## Try it
Restate the records in their entirety, word for word.

Data entries:
__________

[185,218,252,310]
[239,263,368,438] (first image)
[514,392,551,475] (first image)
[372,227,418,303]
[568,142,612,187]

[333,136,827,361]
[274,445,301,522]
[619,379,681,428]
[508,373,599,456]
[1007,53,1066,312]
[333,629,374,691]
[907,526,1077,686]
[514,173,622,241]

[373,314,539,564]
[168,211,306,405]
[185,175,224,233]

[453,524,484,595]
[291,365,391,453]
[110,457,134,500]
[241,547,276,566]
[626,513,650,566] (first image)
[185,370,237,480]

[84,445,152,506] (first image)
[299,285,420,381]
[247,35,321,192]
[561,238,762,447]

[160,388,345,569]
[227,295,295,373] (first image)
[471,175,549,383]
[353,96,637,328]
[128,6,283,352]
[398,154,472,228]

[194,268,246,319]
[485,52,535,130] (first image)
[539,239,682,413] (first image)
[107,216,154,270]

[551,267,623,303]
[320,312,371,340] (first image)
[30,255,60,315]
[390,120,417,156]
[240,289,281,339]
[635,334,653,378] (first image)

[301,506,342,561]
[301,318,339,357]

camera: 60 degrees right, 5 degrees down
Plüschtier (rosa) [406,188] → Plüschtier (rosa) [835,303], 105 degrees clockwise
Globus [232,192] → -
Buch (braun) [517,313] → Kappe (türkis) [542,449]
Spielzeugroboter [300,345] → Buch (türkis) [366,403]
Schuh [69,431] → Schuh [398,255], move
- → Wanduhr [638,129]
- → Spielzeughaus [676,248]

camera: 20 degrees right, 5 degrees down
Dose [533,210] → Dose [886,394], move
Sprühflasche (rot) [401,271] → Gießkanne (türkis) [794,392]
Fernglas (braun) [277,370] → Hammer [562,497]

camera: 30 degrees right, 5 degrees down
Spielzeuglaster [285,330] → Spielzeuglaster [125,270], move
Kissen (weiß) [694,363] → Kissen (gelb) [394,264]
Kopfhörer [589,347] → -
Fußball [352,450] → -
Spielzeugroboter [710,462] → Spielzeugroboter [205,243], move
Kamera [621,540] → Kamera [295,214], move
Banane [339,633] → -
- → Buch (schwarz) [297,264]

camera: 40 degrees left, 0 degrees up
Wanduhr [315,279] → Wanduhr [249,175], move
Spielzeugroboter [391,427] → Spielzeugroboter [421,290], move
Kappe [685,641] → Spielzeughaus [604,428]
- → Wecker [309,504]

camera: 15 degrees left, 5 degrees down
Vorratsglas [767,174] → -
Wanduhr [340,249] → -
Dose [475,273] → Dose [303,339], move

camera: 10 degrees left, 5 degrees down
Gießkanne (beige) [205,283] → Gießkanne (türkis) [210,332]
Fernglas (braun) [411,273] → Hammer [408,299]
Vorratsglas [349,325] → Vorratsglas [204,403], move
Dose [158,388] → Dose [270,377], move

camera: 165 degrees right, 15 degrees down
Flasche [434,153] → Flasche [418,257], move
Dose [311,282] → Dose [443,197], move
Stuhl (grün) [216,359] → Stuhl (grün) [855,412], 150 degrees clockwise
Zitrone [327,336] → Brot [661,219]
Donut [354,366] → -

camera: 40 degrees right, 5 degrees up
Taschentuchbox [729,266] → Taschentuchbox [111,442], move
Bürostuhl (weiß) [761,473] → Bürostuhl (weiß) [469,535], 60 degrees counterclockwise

__________

## Your solution
[185,218,252,310]
[239,263,368,438] (first image)
[514,392,551,475] (first image)
[372,227,418,303]
[568,142,612,187]

[333,136,827,361]
[274,445,301,522]
[619,379,681,428]
[508,373,599,456]
[1007,53,1066,312]
[333,629,374,691]
[907,526,1077,686]
[514,173,622,241]

[373,314,539,564]
[168,211,306,405]
[185,175,224,233]

[453,524,484,595]
[291,365,391,453]
[110,457,134,500]
[241,547,276,566]
[626,513,650,566] (first image)
[185,370,237,480]

[84,445,152,506] (first image)
[299,285,420,381]
[247,35,321,192]
[561,238,762,447]

[160,388,345,569]
[227,295,295,373] (first image)
[471,175,549,383]
[353,96,637,328]
[128,6,283,352]
[398,154,472,228]

[194,268,246,319]
[485,52,535,130] (first image)
[539,239,682,413] (first image)
[107,216,154,270]

[551,267,623,303]
[320,312,371,340] (first image)
[30,255,60,315]
[390,120,417,156]
[240,289,281,339]
[635,334,653,378] (first image)

[301,506,342,561]
[301,318,339,357]

camera: 60 degrees right, 5 degrees down
Plüschtier (rosa) [406,188] → Plüschtier (rosa) [835,303], 105 degrees clockwise
Globus [232,192] → -
Buch (braun) [517,313] → Kappe (türkis) [542,449]
Spielzeugroboter [300,345] → Buch (türkis) [366,403]
Schuh [69,431] → Schuh [398,255], move
- → Wanduhr [638,129]
- → Spielzeughaus [676,248]

camera: 20 degrees right, 5 degrees down
Dose [533,210] → Dose [886,394], move
Sprühflasche (rot) [401,271] → Gießkanne (türkis) [794,392]
Fernglas (braun) [277,370] → Hammer [562,497]

camera: 30 degrees right, 5 degrees down
Spielzeuglaster [285,330] → Spielzeuglaster [125,270], move
Kissen (weiß) [694,363] → Kissen (gelb) [394,264]
Kopfhörer [589,347] → -
Fußball [352,450] → -
Spielzeugroboter [710,462] → Spielzeugroboter [205,243], move
Kamera [621,540] → Kamera [295,214], move
Banane [339,633] → -
- → Buch (schwarz) [297,264]

camera: 40 degrees left, 0 degrees up
Wanduhr [315,279] → Wanduhr [249,175], move
Spielzeugroboter [391,427] → Spielzeugroboter [421,290], move
Kappe [685,641] → Spielzeughaus [604,428]
- → Wecker [309,504]

camera: 15 degrees left, 5 degrees down
Vorratsglas [767,174] → -
Wanduhr [340,249] → -
Dose [475,273] → Dose [303,339], move

camera: 10 degrees left, 5 degrees down
Gießkanne (beige) [205,283] → Gießkanne (türkis) [210,332]
Fernglas (braun) [411,273] → Hammer [408,299]
Vorratsglas [349,325] → Vorratsglas [204,403], move
Dose [158,388] → Dose [270,377], move

camera: 165 degrees right, 15 degrees down
Flasche [434,153] → Flasche [418,257], move
Dose [311,282] → Dose [443,197], move
Stuhl (grün) [216,359] → Stuhl (grün) [855,412], 150 degrees clockwise
Zitrone [327,336] → Brot [661,219]
Donut [354,366] → -

camera: 40 degrees right, 5 degrees up
Taschentuchbox [729,266] → Taschentuchbox [111,442], move
Bürostuhl (weiß) [761,473] → Bürostuhl (weiß) [469,535], 60 degrees counterclockwise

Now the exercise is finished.